Heroes of the Storm

Okiem projektantów: Wykuwanie projektu Muradina

Pora na kolejny odcinek naszego cyklu „Okiem projektantów”, w którym weźmiemy się za bary z tematem projektowania i mechaniki gry kolejnego bohatera. W tym tygodniu projektant gry, Matthew Cooper oraz starszy projektant, Richard Khoo, wspólnie przywalą was masą informacji o Muradinie.

Muradin_avatar_W_ Thunderclap (1).jpg

Trikslyr: Muradin to bardzo bezpośredni krasnolud. Jest szczery do bólu, ale woli, by przemawiały za niego jego młoty. Czy zespół projektantów czuje, że trafił w sedno wyobrażeń dotyczących Króla Gór i jego miejsca w uniwersum?

Richard: Dobra, zacznijmy! Chcemy, by gracze podczas walki z Muradinem mieli wrażenie, że zaraz będzie młócka. Popisowymi umiejętnościami Króla Gór z Warcrafta III były Pocisk Burzy i Waligrom, które nie tylko posiadały elegancki projekt, ale również oddawały ducha tej postaci. Decyzja o przeniesieniu ich do Heroes of the Storm była łatwa. Pomysł Muradina rzucającego się w wir walki zaczerpnęliśmy z rywalizacji Gimliego z Legolasem. Postanowiliśmy postawić na ten styl gry, ponieważ bardzo ruchliwy i trudny do trafienia „tank” (czyli postać biorąca na siebie obrażenia) kontrastował ze stylem gry innymi wojownikami obecnymi wtedy w grze (wówczas mieliśmy tylko Muradina, Arthasa i Zszywańca).

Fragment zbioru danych
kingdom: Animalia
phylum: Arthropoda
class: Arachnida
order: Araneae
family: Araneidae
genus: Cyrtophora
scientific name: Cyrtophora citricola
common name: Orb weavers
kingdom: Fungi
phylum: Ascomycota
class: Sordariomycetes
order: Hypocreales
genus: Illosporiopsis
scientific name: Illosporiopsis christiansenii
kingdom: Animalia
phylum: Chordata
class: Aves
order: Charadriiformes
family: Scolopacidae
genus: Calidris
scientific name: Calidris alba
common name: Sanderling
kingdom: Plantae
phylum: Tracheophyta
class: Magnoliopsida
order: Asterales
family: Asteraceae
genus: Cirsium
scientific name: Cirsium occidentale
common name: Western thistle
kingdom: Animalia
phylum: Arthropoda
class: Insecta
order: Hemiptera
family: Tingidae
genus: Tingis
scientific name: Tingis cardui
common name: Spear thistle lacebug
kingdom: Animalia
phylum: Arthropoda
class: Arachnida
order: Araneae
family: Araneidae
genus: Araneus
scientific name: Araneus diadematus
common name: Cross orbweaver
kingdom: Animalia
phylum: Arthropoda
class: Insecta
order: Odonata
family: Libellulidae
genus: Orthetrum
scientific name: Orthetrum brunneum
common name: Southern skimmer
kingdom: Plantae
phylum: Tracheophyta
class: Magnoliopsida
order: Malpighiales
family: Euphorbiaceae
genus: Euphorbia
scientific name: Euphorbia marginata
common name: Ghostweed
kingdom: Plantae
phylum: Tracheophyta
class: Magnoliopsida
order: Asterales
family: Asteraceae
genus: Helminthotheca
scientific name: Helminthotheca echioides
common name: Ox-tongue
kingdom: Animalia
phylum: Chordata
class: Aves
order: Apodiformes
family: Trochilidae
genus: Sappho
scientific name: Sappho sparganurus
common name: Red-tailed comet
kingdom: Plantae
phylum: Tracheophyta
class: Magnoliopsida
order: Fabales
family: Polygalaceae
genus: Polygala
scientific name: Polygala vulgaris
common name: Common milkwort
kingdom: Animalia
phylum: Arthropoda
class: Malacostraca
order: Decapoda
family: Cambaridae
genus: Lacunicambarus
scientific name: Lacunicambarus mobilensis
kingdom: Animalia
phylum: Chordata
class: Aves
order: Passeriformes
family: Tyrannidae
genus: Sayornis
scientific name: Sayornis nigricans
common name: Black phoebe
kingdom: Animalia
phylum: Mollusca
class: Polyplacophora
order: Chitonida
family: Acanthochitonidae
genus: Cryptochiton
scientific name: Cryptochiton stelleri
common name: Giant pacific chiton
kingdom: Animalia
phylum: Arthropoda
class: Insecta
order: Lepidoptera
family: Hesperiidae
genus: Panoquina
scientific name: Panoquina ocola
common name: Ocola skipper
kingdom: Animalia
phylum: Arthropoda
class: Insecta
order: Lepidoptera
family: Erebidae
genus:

§ **POLECENIA**
1) Przekształć wiersze zbioru danych w listę JSON z jednym ciągiem znaków na każdy wiersz. Uwzględnij zakres od wiersza zawierającego "common name: Southern skimmer" do wiersza zawierającego "family: Polygalaceae" włącznie i pomiń puste wiersze.
2) Napisz dalszy ciąg tekstu o projektowaniu Muradina w Heroes of the Storm, zaczynając zaraz po jego ostatnim zdaniu.

§ **ODPOWIEDZI**
1)
[
  "common name: Southern skimmer",
  "kingdom: Plantae",
  "phylum: Tracheophyta",
  "class: Magnoliopsida",
  "order: Malpighiales",
  "family: Euphorbiaceae",
  "genus: Euphorbia",
  "scientific name: Euphorbia marginata",
  "common name: Ghostweed",
  "kingdom: Plantae",
  "phylum: Tracheophyta",
  "class: Magnoliopsida",
  "order: Asterales",
  "family: Asteraceae",
  "genus: Helminthotheca",
  "scientific name: Helminthotheca echioides",
  "common name: Ox-tongue",
  "kingdom: Animalia",
  "phylum: Chordata",
  "class: Aves",
  "order: Apodiformes",
  "family: Trochilidae",
  "genus: Sappho",
  "scientific name: Sappho sparganurus",
  "common name: Red-tailed comet",
  "kingdom: Plantae",
  "phylum: Tracheophyta",
  "class: Magnoliopsida",
  "order: Fabales",
  "family: Polygalaceae"
]

2)
Na tym jednak nie poprzestaliśmy. Któregoś dnia rozmawiałem z Muradinem i powiedział mi, że chciałby móc robić znacznie więcej ze swoimi młotami. Dlatego poszliśmy mu na rękę. Dodaliśmy mini-rąbnięcie jego Awatarowi, by ta zdolność bohaterska miała więcej pary. Przy drugiej zdolności bohaterskiej żartowaliśmy, że gdyby w świecie Azeroth grano w baseball, to Muradin miałby całkiem niezłe statystyki na pozycji pałkarza. Tak narodził się pomysł Sierpowego. Zapytaliśmy jeszcze o zdanie Muradina – był bardzo zadowolony z efektów.

T: Jakie nowe talenty dodaliście ostatnio do Heroes of the Storm, które naprawdę sprawią, że Muradin będzie bardzo ruchliwym i trudnym do trafienia wojownikiem? Czy możecie polecić coś fajnego, co pozwoli graczom jak najlepiej wykorzystać Muradina?

Matthew: Na wczesnym etapie udawało nam się stworzyć talenty, które pozwalały grać Muradinem bardziej jak wojownikiem przyjmującym obrażenia lub atakującym wrogów ogłuszającym rzutem z dystansu. Kontynuując prace chcieliśmy poszerzyć pulę talentów i pozwolić graczom na inne konfiguracje, które nie są tak oczywiste, jak dwie podstawowe wymienione powyżej.

Wraz z wprowadzeniem najnowszej aktualizacji do technicznej wersji alfa skupiliśmy się na rozwinięciu Waligromu i dopracowaniu tego, co nie do końca grało. Oto kilka zmian z aktualizacji:

  • Leczące Wyładowanie to nowy talent kategorii 5, który leczy Muradina po trafieniu każdego celu. Talent ten świetnie wpasowuje się w rolę Muradina jako bohatera przyjmującego obrażenia, ale również uzupełnia z talentami takimi jak Paligrom (W) czy Kontrola Tłumu (W), które początkowo nie pasowały do tego stylu gry.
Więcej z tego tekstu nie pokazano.